Lorsque la princesse arriva au palais, tous furent stupéfaits de la beauté de Belle, qui s’était encore affirmée durant son séjour en Touchkanie.
Pourtant, lorsqu’elle sortait en ville, affublée d’une escorte déraisonnable, Belle suscitait sur son passage de bien peu aimables commentaires :
Et de fait, ça ne rigolait pas.
Et, non sans fierté, le roi expliqua alors à sa fille le principe du Vallon aux Belles. Il usa pour ce faire de toutes les circonvolutions langagières, ellipses, images et métaphores auxquelles un père se doit d’avoir recours pour parler à sa fille de ces choses-là.
La princesse ne répondit rien, mais sitôt son yogourt avalé, elle quitta sans un mot la vaste salle à manger.
Quelques instants plus tard, enveloppée d’une grande cape sombre qui la couvrait de la tête aux pieds, elle quittait seule et sans escorte le palais par une porte dérobée.
Ainsi donc, il se passait des choses intéressantes dans le royaume et c’était à son royal papa qu’on le devait ! Il lui fallait absolument voir ça.
Au chauffeur du taxi, elle indiqua le Vallon aux Belles. L’homme tenta de la dévisager dans son rétroviseur, mais, ne voyant qu’une forme enveloppée d’étoffe, il conclut qu’il avait à faire à un laideron majuscule et ne tenta pas d’engager la conversation.
Ma Princesse ? L’avait-il reconnue, ou n’était-ce qu’une formule commerciale ? Peu importait, après tout. Elle descendit de la voiture et marcha dans la direction où elle discernait des silhouettes.
Plus elle avançait dans l’allée, plus elle croisait d’hommes, seuls ou en groupes. Certains tentaient de la deviner sous sa cape, d’autres, marchant d’un pas pressé, l’ignoraient.
Des fourrés obscurs montaient des rires, des chuchotements, des soupirs.
Les femmes quant à elles marchaient d’un pas plus lent. Certaines se tenaient immobiles sur le bord de l’allée. Des hommes s’arrêtaient. Des chuchotements s’amorçaient entre les promeneurs, qui se devinaient plus qu’ils ne se voyaient.

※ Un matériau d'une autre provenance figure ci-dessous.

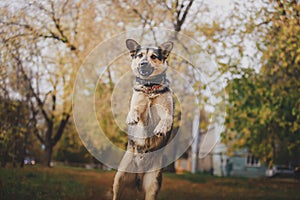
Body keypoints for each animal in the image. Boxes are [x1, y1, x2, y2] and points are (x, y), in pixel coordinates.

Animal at [112, 39, 173, 200]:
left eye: (153, 56)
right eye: (139, 56)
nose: (143, 63)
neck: (150, 88)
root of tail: (138, 176)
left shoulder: (167, 112)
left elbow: (165, 119)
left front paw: (160, 128)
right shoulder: (140, 109)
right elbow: (134, 110)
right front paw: (131, 117)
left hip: (153, 184)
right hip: (119, 178)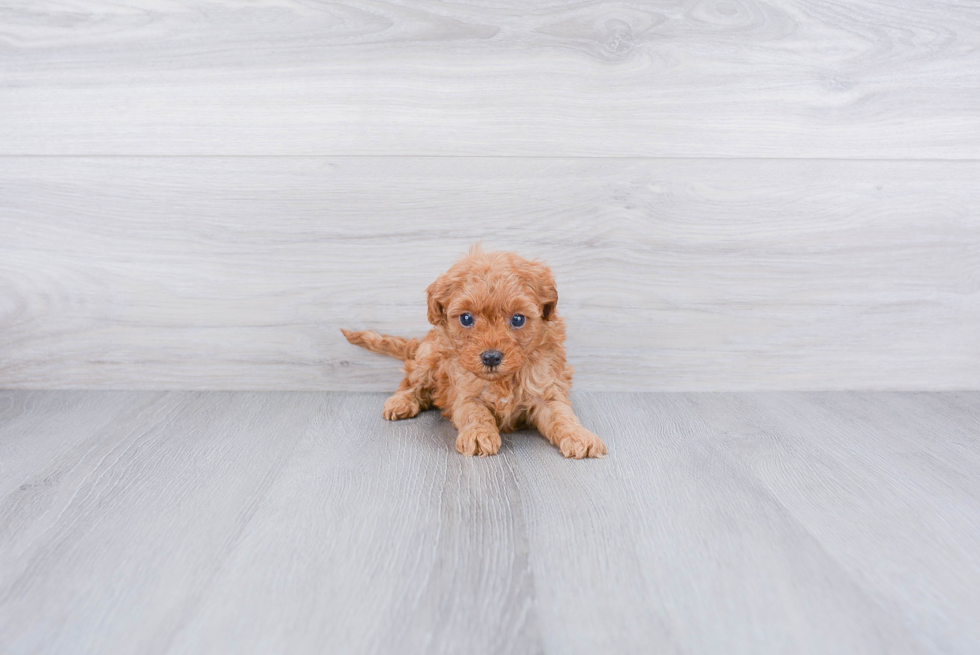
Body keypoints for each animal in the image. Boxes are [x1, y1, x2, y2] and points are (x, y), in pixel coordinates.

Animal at [342, 243, 604, 458]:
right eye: (466, 318)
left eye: (518, 319)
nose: (491, 357)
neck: (502, 380)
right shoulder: (465, 393)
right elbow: (475, 413)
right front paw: (479, 434)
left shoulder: (546, 389)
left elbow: (562, 415)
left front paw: (579, 435)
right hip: (428, 358)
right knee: (411, 382)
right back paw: (401, 401)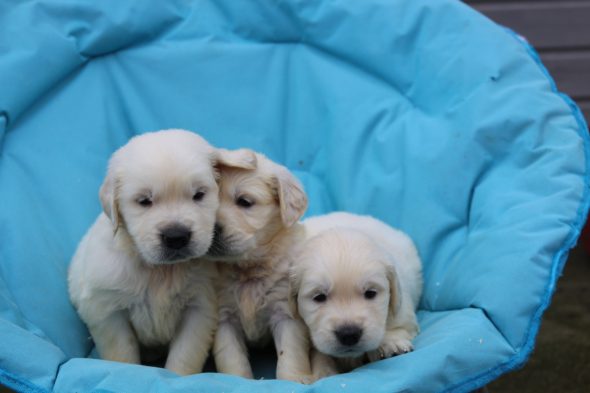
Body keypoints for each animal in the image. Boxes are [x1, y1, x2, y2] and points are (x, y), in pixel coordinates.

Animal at [67, 129, 256, 374]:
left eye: (198, 195)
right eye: (144, 201)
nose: (176, 237)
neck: (161, 270)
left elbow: (184, 356)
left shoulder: (198, 309)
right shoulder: (109, 312)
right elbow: (122, 354)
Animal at [209, 152, 314, 382]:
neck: (248, 268)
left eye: (244, 202)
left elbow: (289, 353)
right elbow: (232, 357)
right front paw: (239, 380)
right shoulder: (223, 317)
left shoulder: (285, 311)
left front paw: (293, 379)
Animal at [292, 213, 424, 376]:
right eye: (319, 297)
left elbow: (399, 326)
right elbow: (321, 357)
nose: (349, 334)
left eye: (370, 293)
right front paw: (325, 373)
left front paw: (392, 343)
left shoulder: (402, 308)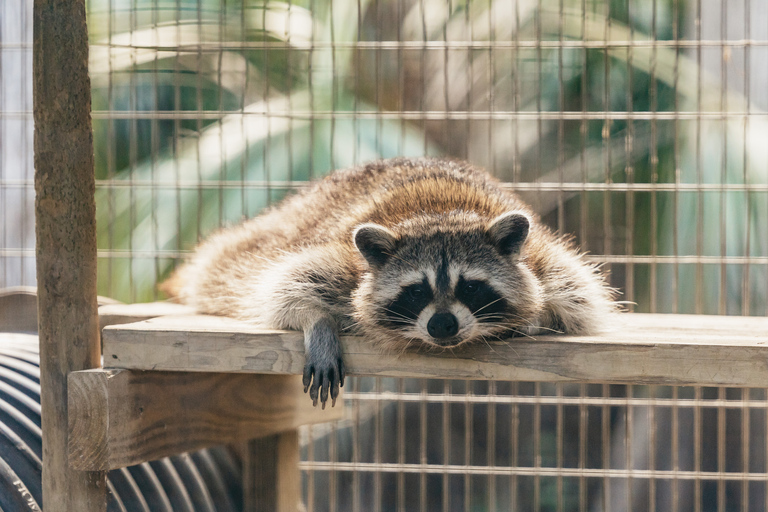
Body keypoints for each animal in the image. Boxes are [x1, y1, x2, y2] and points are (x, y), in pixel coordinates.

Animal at [164, 158, 616, 406]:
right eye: (416, 291)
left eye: (470, 286)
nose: (442, 325)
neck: (441, 213)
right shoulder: (343, 264)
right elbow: (284, 288)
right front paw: (319, 323)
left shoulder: (546, 261)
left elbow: (580, 302)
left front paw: (529, 319)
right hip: (272, 235)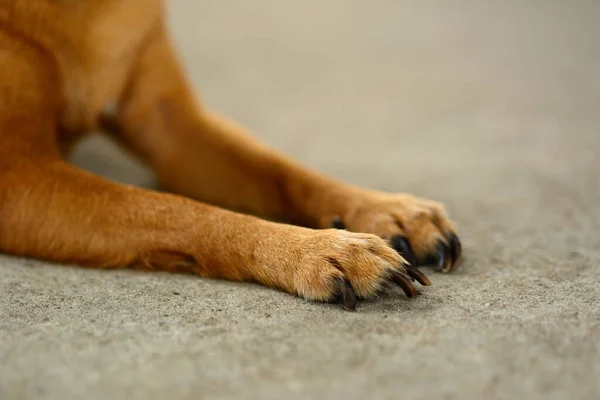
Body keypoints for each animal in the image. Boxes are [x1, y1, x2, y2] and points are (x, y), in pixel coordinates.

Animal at [0, 0, 462, 310]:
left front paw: (386, 210)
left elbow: (283, 171)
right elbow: (180, 210)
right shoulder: (16, 183)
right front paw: (315, 250)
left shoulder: (175, 130)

Malgré la pénombre, Belle put cependant observer que la plupart de ces femmes étaient fort laides. Elle en éprouva du dégoût, pourtant mêlé de plaisir, assurée qu’elle était de sa propre beauté. Et au fur et à mesure qu’elle avançait, croissait son mépris pour cette laideur populacière.
Mais elle sentit bientôt poindre en elle une frustration : elle était belle, certes, mais voilée comme elle l’était et dans cette obscurité, qui s’en rendait compte ?
Pour jouir parfaitement de sa fortune, encore faut-il que les autres la perçoivent ! Car ce n’est pas tout d’être heureux : encore faut-il, pour que le plaisir soit total, que les autres s’en rendent compte !
Une idée lui vint alors.
Elle s’arrêta sous un réverbère et fit un signe au premier homme qui vint à passer. Celui-ci s’approcha d’elle avec un sourire interrogatif.
Belle ne répondit pas.
Elle lui trouva une voix vulgaire et une petite taille déplaisante. Elle regretta que le hasard eût désigné ce passant et non un jeune homme bien fait de sa personne. Mais après tout tant pis ! Il ferait bien l’affaire.
Belle écarta son voile et recula de quelques pas. L’homme parut stupéfait, mais il ne dit rien.
Elle posa son voile à terre, et lentement, quitta un à un ses vêtements. Quand elle fut nue, il s’approcha d’elle et la prit par la main.
Sans la lâcher, il la mena dans un bosquet à l’abri des regards.
Et là, très doucement, il l’étrangla en susurrant à son oreille de jolis mots d’amour.